Meestal schat men mij jonger dan ik in werkelijkheid ben. Daar doe ik geen moeite voor, je bent nou eenmaal wie je bent. Als twintigjarige had ik al jochies van zestien achter me aan en dat was best vervelend ook nog, dus dat is mijn hele leven al zo, dat jonger lijken. Mijn ega is helemaal grijs, dus dat helpt ook. Aan lijnen heb ik nooit gedaan, wat kilo’s minder zou gezonder zijn wellicht, maar ik heb er geen last van en ik denk, dat mijn humeur er al hongerend niet beter op wordt. Dus wat is dan belangrijker? In mijn werkleven kwam ik collega’s tegen die constant met de weegschaal en diëten in de weer waren en die werden daar niet gezelliger van. Ik geef mijn haar, net als iedereen, een kleurtje, omdat ik geen zin heb in grijs. En als er iemand met een grijs permanentje in de auto voor me rijdt, ben ik op mijn hoede en houd afstand. Dat heb ik trouwens ook met mannen met een hoed op en een sigaar. Dat is raar, want ik begin zelf ook zo zoetjesaan qua leeftijd tot het zo treffend door Merel beschreven front van oude vrouwtjes te behoren. Ik voelde me aangesproken, verdorie! Hoewel ik nóóit voordring.

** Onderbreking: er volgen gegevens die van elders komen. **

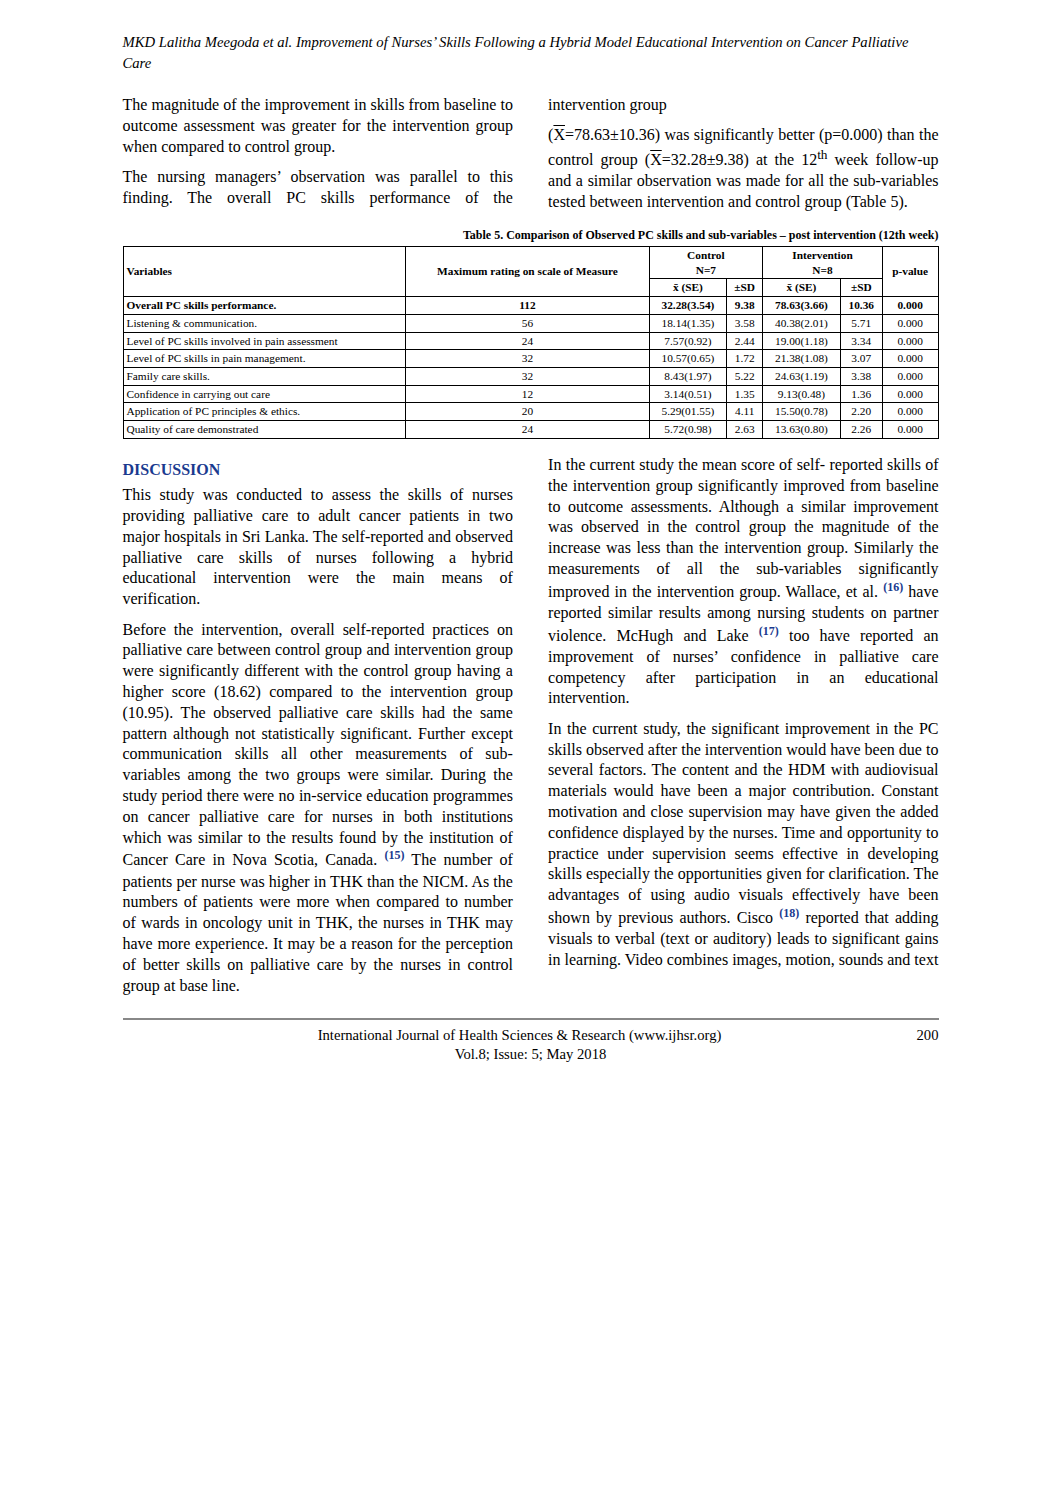MKD Lalitha Meegoda et al. Improvement of Nurses’ Skills Following a Hybrid Model Educational Intervention on Cancer Palliative Care
The magnitude of the improvement in skills from baseline to outcome assessment was greater for the intervention group when compared to control group.
The nursing managers’ observation was parallel to this finding. The overall PC skills performance of the intervention group
(X=78.63±10.36) was significantly better (p=0.000) than the control group (X=32.28±9.38) at the 12th week follow-up and a similar observation was made for all the sub-variables tested between intervention and control group (Table 5).
Table 5. Comparison of Observed PC skills and sub-variables – post intervention (12th week)
| Variables | Maximum rating on scale of Measure | Control N=7 | Intervention N=8 | p-value |
| --- | --- | --- | --- | --- |
| x̄ (SE) | ±SD | x̄ (SE) | ±SD |
| Overall PC skills performance. | 112 | 32.28(3.54) | 9.38 | 78.63(3.66) | 10.36 | 0.000 |
| Listening & communication. | 56 | 18.14(1.35) | 3.58 | 40.38(2.01) | 5.71 | 0.000 |
| Level of PC skills involved in pain assessment | 24 | 7.57(0.92) | 2.44 | 19.00(1.18) | 3.34 | 0.000 |
| Level of PC skills in pain management. | 32 | 10.57(0.65) | 1.72 | 21.38(1.08) | 3.07 | 0.000 |
| Family care skills. | 32 | 8.43(1.97) | 5.22 | 24.63(1.19) | 3.38 | 0.000 |
| Confidence in carrying out care | 12 | 3.14(0.51) | 1.35 | 9.13(0.48) | 1.36 | 0.000 |
| Application of PC principles & ethics. | 20 | 5.29(01.55) | 4.11 | 15.50(0.78) | 2.20 | 0.000 |
| Quality of care demonstrated | 24 | 5.72(0.98) | 2.63 | 13.63(0.80) | 2.26 | 0.000 |
DISCUSSION
This study was conducted to assess the skills of nurses providing palliative care to adult cancer patients in two major hospitals in Sri Lanka. The self-reported and observed palliative care skills of nurses following a hybrid educational intervention were the main means of verification.
Before the intervention, overall self-reported practices on palliative care between control group and intervention group were significantly different with the control group having a higher score (18.62) compared to the intervention group (10.95). The observed palliative care skills had the same pattern although not statistically significant. Further except communication skills all other measurements of sub-variables among the two groups were similar. During the study period there were no in-service education programmes on cancer palliative care for nurses in both institutions which was similar to the results found by the institution of Cancer Care in Nova Scotia, Canada. (15) The number of patients per nurse was higher in THK than the NICM. As the numbers of patients were more when compared to number of wards in oncology unit in THK, the nurses in THK may have more experience. It may be a reason for the perception of better skills on palliative care by the nurses in control group at base line.
In the current study the mean score of self- reported skills of the intervention group significantly improved from baseline to outcome assessments. Although a similar improvement was observed in the control group the magnitude of the increase was less than the intervention group. Similarly the measurements of all the sub-variables significantly improved in the intervention group. Wallace, et al. (16) have reported similar results among nursing students on partner violence. McHugh and Lake (17) too have reported an improvement of nurses’ confidence in palliative care competency after participation in an educational intervention.
In the current study, the significant improvement in the PC skills observed after the intervention would have been due to several factors. The content and the HDM with audiovisual materials would have been a major contribution. Constant motivation and close supervision may have given the added confidence displayed by the nurses. Time and opportunity to practice under supervision seems effective in developing skills especially the opportunities given for clarification. The advantages of using audio visuals effectively have been shown by previous authors. Cisco (18) reported that adding visuals to verbal (text or auditory) leads to significant gains in learning. Video combines images, motion, sounds and text
International Journal of Health Sciences & Research (www.ijhsr.org)
200
Vol.8; Issue: 5; May 2018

Ik heb namelijk ook wel eens yuppige dertigers zien voordringen, omdat ze dubbel geparkeerd stonden. “Ja, sorry, mág ik even?” Haast, haast, de rest van de wereld had het nou eenmaal minder druk dan zij. Dat was nét zo irritant, hoor! Dat heeft dus niets met leeftijd te maken, lieve mensen!
En o ja, ik erger me ook aan mensen, die liefst met twéé rollators in het gangpad van de supermarkt een buurpraatje gaan staan houden, terwijl dat ook buiten kan. Of die de boodschappen doen op de drukste uren, terwijl ze de hele dag de tijd hebben. Of hulpeloos dóen, terwijl ze dat niet zijn, alleen omdat ze ouder zijn. Of áltijd wat te klagen hebben, ook als het allemaal wel meevalt. Die behoren samen met die yup gewoon tot het front van irritante mensen. Punt.